▶ **Problem description**
Output the whole listing below exactly, omitting the images.

▶ **Dataset entries**
<<<<
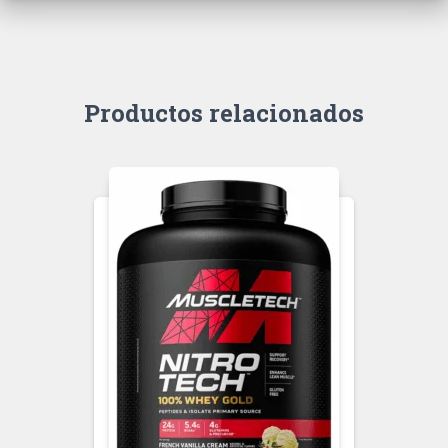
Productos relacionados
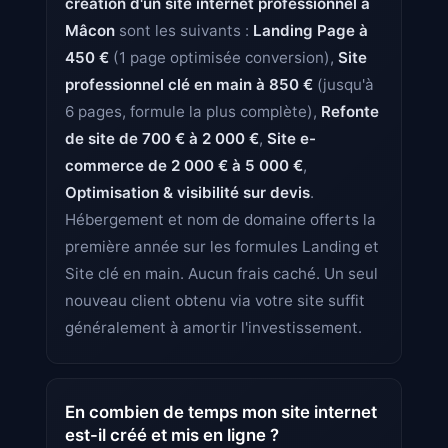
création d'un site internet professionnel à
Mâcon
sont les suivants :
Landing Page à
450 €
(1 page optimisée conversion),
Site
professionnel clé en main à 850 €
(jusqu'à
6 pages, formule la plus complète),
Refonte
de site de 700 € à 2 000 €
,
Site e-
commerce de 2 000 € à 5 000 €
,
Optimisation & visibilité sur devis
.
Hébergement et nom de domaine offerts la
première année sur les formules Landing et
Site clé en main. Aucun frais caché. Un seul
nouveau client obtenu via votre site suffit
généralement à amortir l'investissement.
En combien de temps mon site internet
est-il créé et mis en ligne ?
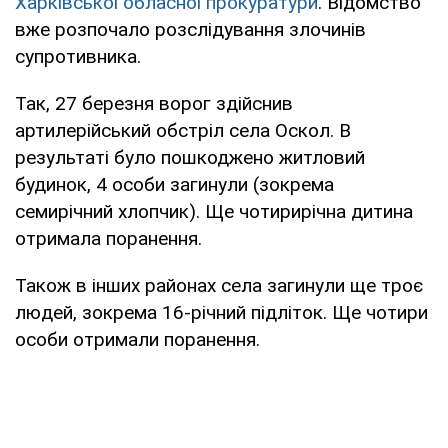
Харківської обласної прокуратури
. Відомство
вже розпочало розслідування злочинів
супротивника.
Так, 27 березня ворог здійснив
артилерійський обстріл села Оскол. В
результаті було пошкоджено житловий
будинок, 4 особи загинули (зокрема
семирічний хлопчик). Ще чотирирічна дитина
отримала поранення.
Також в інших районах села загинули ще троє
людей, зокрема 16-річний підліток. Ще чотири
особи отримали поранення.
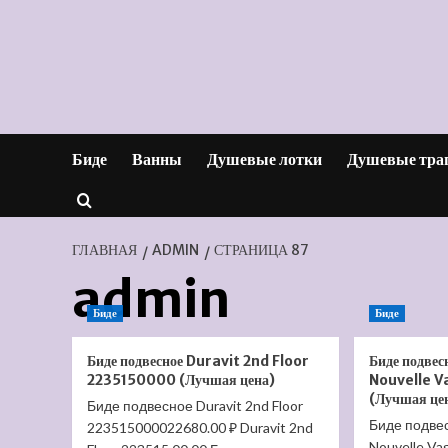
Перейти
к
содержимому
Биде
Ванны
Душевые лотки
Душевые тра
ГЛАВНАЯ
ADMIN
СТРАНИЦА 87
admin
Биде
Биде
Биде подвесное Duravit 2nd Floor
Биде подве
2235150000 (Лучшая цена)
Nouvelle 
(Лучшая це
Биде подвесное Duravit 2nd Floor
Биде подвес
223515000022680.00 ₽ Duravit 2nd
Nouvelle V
>>>>
▶ **Completed task**
Productos relacionados
création d'un site internet professionnel à
Mâcon
sont les suivants :
Landing Page à
450 €
(1 page optimisée conversion),
Site
professionnel clé en main à 850 €
(jusqu'à
6 pages, formule la plus complète),
Refonte
de site de 700 € à 2 000 €
,
Site e-
commerce de 2 000 € à 5 000 €
,
Optimisation & visibilité sur devis
.
Hébergement et nom de domaine offerts la
première année sur les formules Landing et
Site clé en main. Aucun frais caché. Un seul
nouveau client obtenu via votre site suffit
généralement à amortir l'investissement.
En combien de temps mon site internet
est-il créé et mis en ligne ?
Харківської обласної прокуратури
. Відомство
вже розпочало розслідування злочинів
супротивника.
Так, 27 березня ворог здійснив
артилерійський обстріл села Оскол. В
результаті було пошкоджено житловий
будинок, 4 особи загинули (зокрема
семирічний хлопчик). Ще чотирирічна дитина
отримала поранення.
Також в інших районах села загинули ще троє
людей, зокрема 16-річний підліток. Ще чотири
особи отримали поранення.
Перейти
к
содержимому
Биде
Ванны
Душевые лотки
Душевые тра
ГЛАВНАЯ
ADMIN
СТРАНИЦА 87
admin
Биде
Биде
Биде подвесное Duravit 2nd Floor
Биде подве
2235150000 (Лучшая цена)
Nouvelle 
(Лучшая це
Биде подвесное Duravit 2nd Floor
Биде подвес
223515000022680.00 ₽ Duravit 2nd
Nouvelle V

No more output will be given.